A consumer's demand function indicates the optimal choice for a given set of prices and income.

Changes in income

$ x_1 = x_1(p_1,p_2,m) $

  • How does the optimal consumption of $ x_1 $ changes with changes in income? $ \frac{\partial x_1}{ \partial m } $ Vs. $ 0 $

  • A normal good: its consumption increases when income increases.
    • $ \frac{\partial x_1}{ \partial m } > 0 $
    • Do graph
  • An inferior good: its consumption decreases when income increases.
    • $ \frac{\partial x_1}{ \partial m } < 0 $
    • Do graph

Engel Curve

  • The Engel Curve maps each level of income to the optimal consumption of a good, holding prices constant.

Engel Curve - Inferior good

Changes in prices

  • $ \Delta p_1 $ tilts or pivots the budget line.
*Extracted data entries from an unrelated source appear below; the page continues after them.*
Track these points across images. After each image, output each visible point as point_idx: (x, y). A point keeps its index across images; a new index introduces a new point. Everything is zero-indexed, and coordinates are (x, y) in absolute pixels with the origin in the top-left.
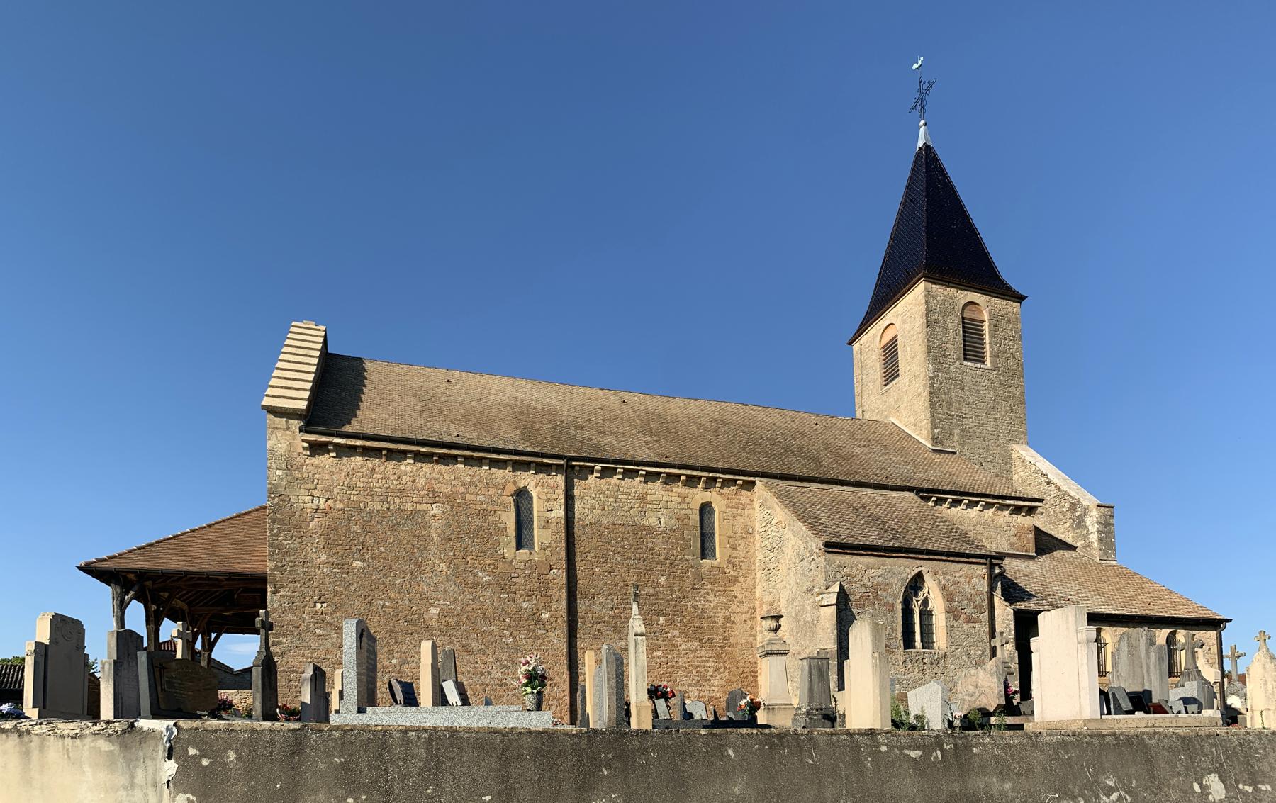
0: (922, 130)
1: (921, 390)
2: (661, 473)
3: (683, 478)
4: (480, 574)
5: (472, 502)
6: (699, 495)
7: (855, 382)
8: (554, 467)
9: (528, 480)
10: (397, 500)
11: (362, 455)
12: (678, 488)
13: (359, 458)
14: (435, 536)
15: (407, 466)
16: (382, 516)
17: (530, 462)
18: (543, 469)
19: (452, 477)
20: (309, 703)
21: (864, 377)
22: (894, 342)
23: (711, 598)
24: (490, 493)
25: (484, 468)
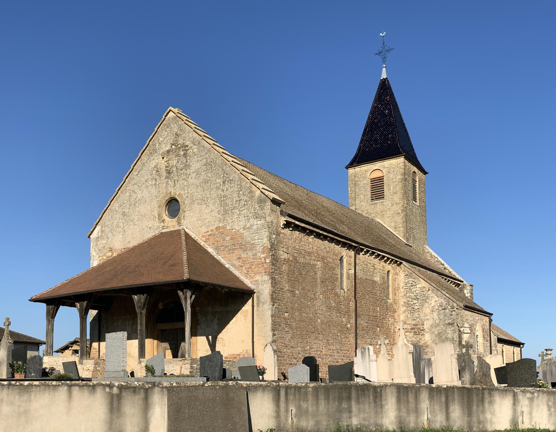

  • How does the optimal consumption of $ x_1 $ changes with changes in $ p_1 $? $ \frac{\partial x_1}{ \partial p_1 } $ Vs. $ 0 $

  • Ordinary good: its consumption decreases when its price increases.
    • $ \frac{\partial x_1}{\partial p_1} < 0 $
    • Do graph
  • Giffen good: its consumption increases when its price increases.
    • $ \frac{\partial x_1}{\partial p_1} > 0 $
    • Do graph

Demand curve

  • Demand curve: describes the relationship between the optimal choice of a good and its price, with income and other prices held constant.

Giffen Good

Substitutes and Complements

  • Gross Substitutes: $ \frac{\partial x_1}{ \partial p_2 } > 0 $

  • Gross Complements: $ \frac{\partial x_1}{ \partial p_2 } < 0 $